Provides information regarding prenatal onset of congenital abnormalities

  1. Gestational age:
    - Prematurity + Post-maturity (associated with congenital abnormalities)
  2. Onset of fetal activity:
    - Usually not felt by mother until about 16-20 weeks (Multiparity: earlier, Primigravida: later)
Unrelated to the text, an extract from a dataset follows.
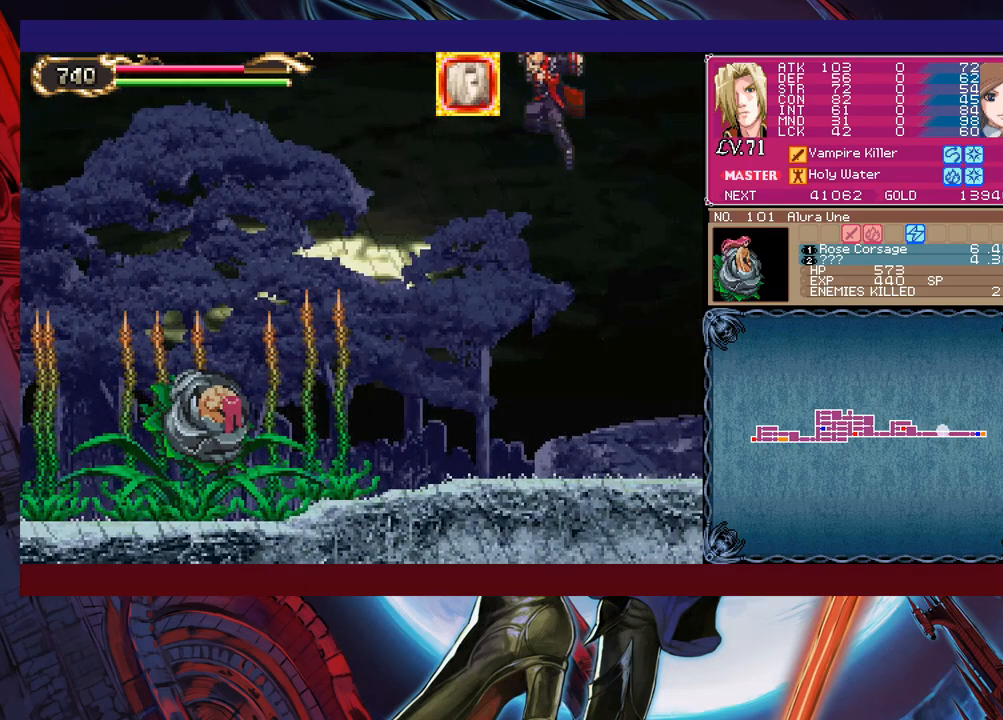
{"buttons": ["Y"], "left_stick": "up", "events": [[33, "Y", "up"], [133, "Y", "down"], [217, "Y", "up"], [283, "Y", "down"], [383, "Y", "up"], [467, "Y", "down"]]}
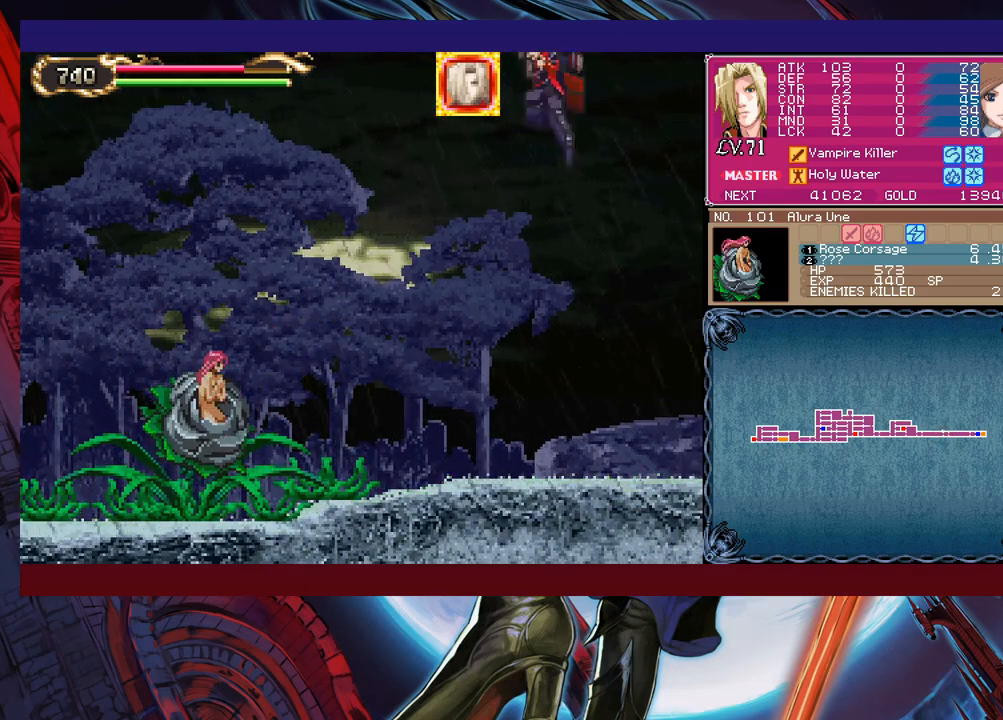
{"buttons": [], "left_stick": "up", "events": [[33, "Y", "up"], [117, "Y", "down"], [183, "Y", "up"], [267, "Y", "down"], [333, "Y", "up"], [417, "Y", "down"], [483, "Y", "up"]]}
    - Fetal activity increases in amount and intensity from that time, reaches a maximum between 29-38 weeks and then decreases somewhat until delivery
    - Indicate ***neurological function
    —> Congenital neurological abnormalities often
    associated with delayed onset / decreased intensity of fetal activity + localization of fetal movement to one particular quadrant of abdomen

Examples for conditions with abnormal fetal movements:
- Deformation caused by an intrauterine compression (Twins, myoma, septated uterus etc.)
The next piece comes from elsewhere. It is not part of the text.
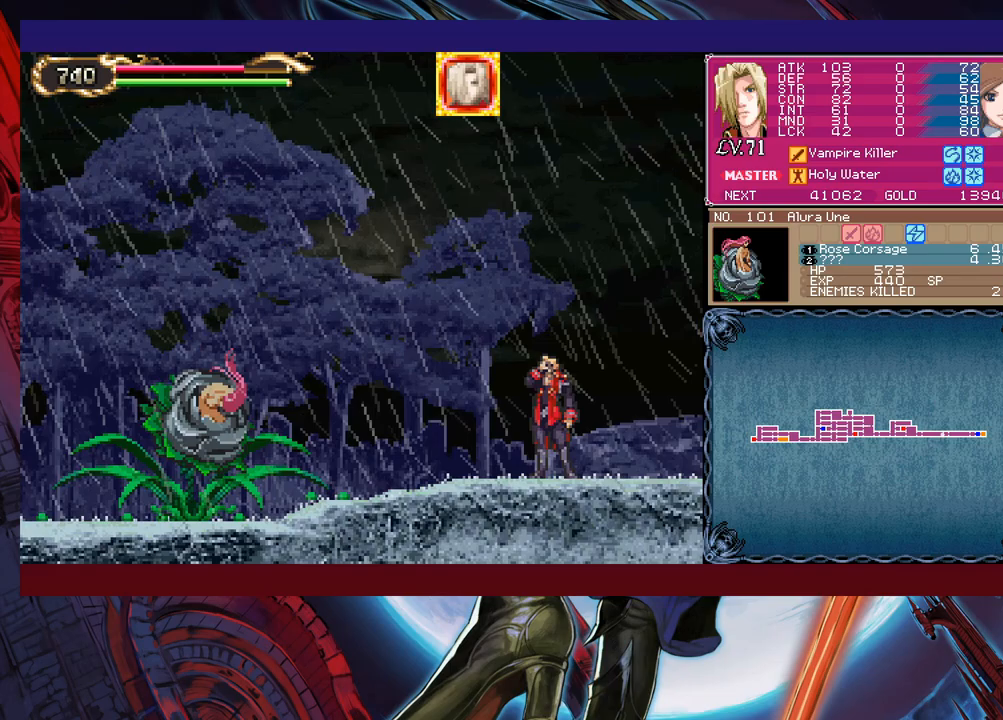
{"buttons": ["Y"], "left_stick": "up", "events": [[133, "Y", "down"], [167, "Y", "up"], [183, "Y", "down"], [233, "Y", "up"], [283, "Y", "down"], [333, "Y", "up"], [383, "Y", "down"], [417, "Y", "up"], [467, "Y", "down"]]}
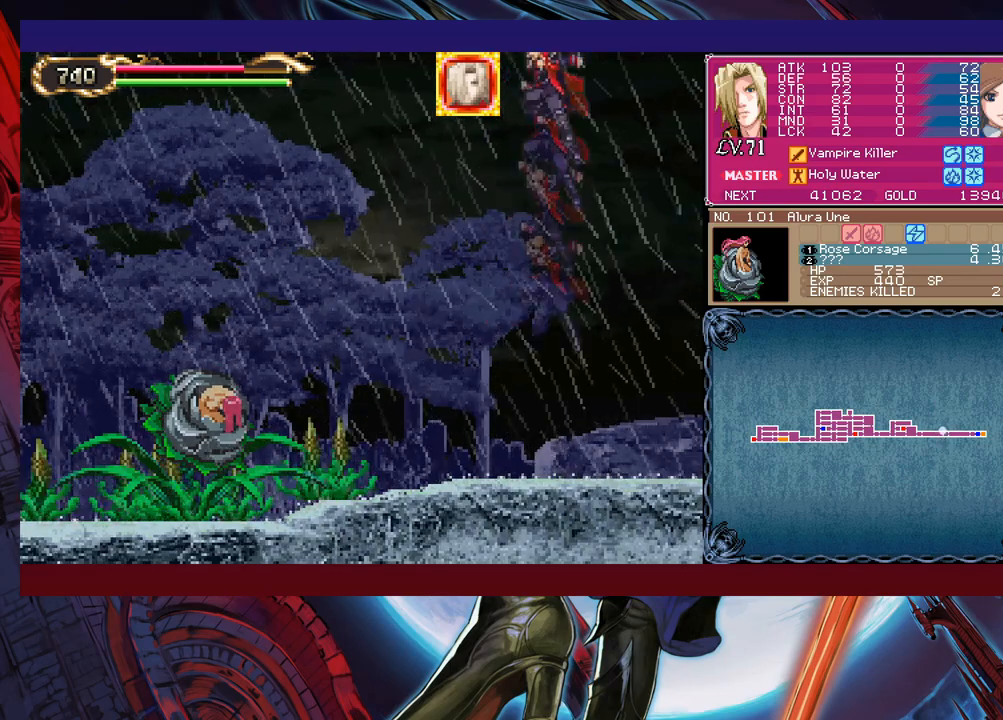
{"buttons": [], "left_stick": "up", "events": [[17, "Y", "up"], [67, "Y", "down"], [83, "Y", "up"], [133, "Y", "down"], [417, "Y", "up"]]}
- Congenital muscular dystrophy

  1. Fetal growth (IUGR)
    - Increased incidence of malformations
    - Increased incidence of neurological + developmental abnormalities
  2. Amniotic fluid volume
    - amniotic fluid is maintained in a ***constant state of equilibrium by fetal urination + fetal swallowing during later part of gestation
    - Polyhydramnios:
    —> CNS / GI anomalies: difficulties swallowing amniotic fluid
    - Oligohydramnios:
    —> Placental dysfunction (commonest)
    —> Chronic leakage of amniotic fluid
    —> Abnormalities in the urinary system as in renal agenesis + urethral obstruction
  3. Fetal USG
  4. Integrated 1st + 2nd trimester screening (Down syndrome + Aneuploidies)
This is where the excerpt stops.